Na opinião de Gesner, nada no Brasil andará se o governo não fizer um ajuste fiscal consistente. Segundo ele, a Proposta de Emenda à Constituição (PEC) que limita o aumento de gastos à inflação do ano anterior é um grande passo. A aprovação dessa medida pelo Congresso deve vir acompanhada da reforma da Previdência. “Temos que dar mostras inequívocas aos investidores de que a economia está entrando nos eixos”, afirma. Ele reconhece, porém, que são medidas impopulares, que exigirão esforço redobrado do governo.

“O ideal é que a PEC dos gastos seja aprovada ainda neste ano. Mas temos que ser realistas em relação ao calendário eleitoral. A aprovação do ajuste ficará espremida em novembro”, ressalta Gesner. No entender dele, o governo tem que explicitar à população que não há milagres para tirar o país da grave situação em que se encontra. Se vencer a batalha da comunicação, o presidente interino, Michel Temer, terá condições de forçar o Congresso a entregar o tão desejado equilíbrio das contas públicas. Não só isso. Permitirá ao Banco Central dar início ao corte da taxa básica de juros (Selic).

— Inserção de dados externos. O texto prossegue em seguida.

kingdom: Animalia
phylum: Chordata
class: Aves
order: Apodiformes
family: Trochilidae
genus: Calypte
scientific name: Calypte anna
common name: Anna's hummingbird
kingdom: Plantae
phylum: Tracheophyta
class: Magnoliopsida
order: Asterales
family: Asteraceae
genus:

Gesner é enfático: “Não há saída fácil”. Isso vale, inclusive, para a política cambial. O BC vem tentando, nos últimos dias, encontrar um ponto de equilíbrio para o dólar, reduzindo a volatilidade sem recorrer a intervenções pesadas. A moeda norte-americana vem oscilando entre R$ 3,10 e R$ 3,30. “Uma coisa é certa: não podemos repetir os erros do passado, usando o dólar para controlar a inflação”, ressalta.

A receita, portanto, está dada. Agora, é esperar para ver se, depois do impeachment de Dilma, o governo Temer entregará tudo o que se espera dele: coerência, eficiência e responsabilidade fiscal. Uma coisa é certa: o tempo para não desapontar encurtou demais. A hora da verdade está a pouco mais de uma semana.